* PROBLEM TO SOLVE
This task calls for the lines below starting at the one containing "16: (521, 71)" and ending at the one containing "34: (18, 126)", repeated exactly with both ends kept and pictures left out.
____________________
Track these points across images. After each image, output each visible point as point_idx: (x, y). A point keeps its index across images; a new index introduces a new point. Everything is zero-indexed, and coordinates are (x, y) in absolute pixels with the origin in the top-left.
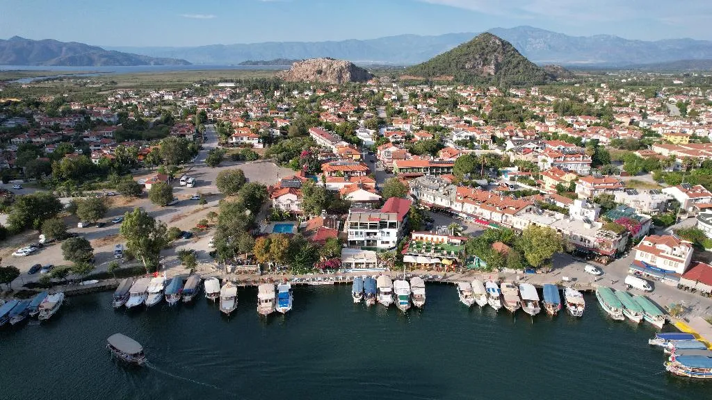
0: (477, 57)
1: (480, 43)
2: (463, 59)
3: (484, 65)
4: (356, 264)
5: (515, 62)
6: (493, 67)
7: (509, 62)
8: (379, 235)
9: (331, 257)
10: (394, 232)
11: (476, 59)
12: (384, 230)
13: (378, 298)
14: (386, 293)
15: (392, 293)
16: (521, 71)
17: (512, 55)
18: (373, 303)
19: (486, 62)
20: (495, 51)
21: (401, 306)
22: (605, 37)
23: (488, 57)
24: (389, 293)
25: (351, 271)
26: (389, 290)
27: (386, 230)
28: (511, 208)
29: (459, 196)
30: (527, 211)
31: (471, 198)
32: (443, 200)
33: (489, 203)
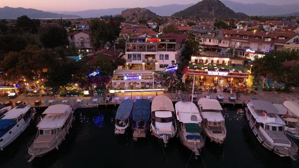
0: (206, 7)
1: (207, 1)
3: (209, 11)
5: (223, 9)
6: (213, 11)
7: (221, 9)
14: (164, 120)
16: (227, 13)
17: (222, 6)
18: (144, 135)
20: (214, 5)
21: (190, 141)
23: (211, 8)
24: (169, 120)
26: (169, 115)
27: (164, 53)
28: (280, 38)
29: (227, 34)
30: (294, 41)
31: (238, 34)
32: (212, 40)
33: (257, 36)
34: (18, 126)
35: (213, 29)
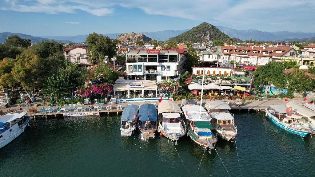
0: (201, 32)
1: (202, 27)
2: (195, 33)
3: (204, 36)
4: (132, 92)
5: (218, 34)
6: (208, 36)
7: (216, 34)
8: (159, 69)
9: (99, 83)
10: (174, 66)
11: (201, 33)
12: (164, 64)
13: (161, 128)
14: (171, 121)
15: (183, 119)
16: (222, 38)
17: (217, 31)
18: (153, 136)
19: (205, 35)
20: (209, 30)
21: (202, 138)
22: (252, 30)
23: (206, 32)
24: (177, 120)
25: (125, 100)
26: (178, 116)
27: (165, 64)
28: (277, 52)
29: (225, 49)
30: (290, 55)
31: (236, 50)
32: (211, 56)
33: (255, 51)
34: (10, 131)
35: (211, 46)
____________________
* RESULT OF THE EXERCISE
16: (521, 71)
17: (512, 55)
18: (373, 303)
19: (486, 62)
20: (495, 51)
21: (401, 306)
22: (605, 37)
23: (488, 57)
24: (389, 293)
25: (351, 271)
26: (389, 290)
27: (386, 230)
28: (511, 208)
29: (459, 196)
30: (527, 211)
31: (471, 198)
32: (443, 200)
33: (489, 203)
0: (206, 7)
1: (207, 1)
3: (209, 11)
5: (223, 9)
6: (213, 11)
7: (221, 9)
14: (164, 120)
16: (227, 13)
17: (222, 6)
18: (144, 135)
20: (214, 5)
21: (190, 141)
23: (211, 8)
24: (169, 120)
26: (169, 115)
27: (164, 53)
28: (280, 38)
29: (227, 34)
30: (294, 41)
31: (238, 34)
32: (212, 40)
33: (257, 36)
34: (18, 126)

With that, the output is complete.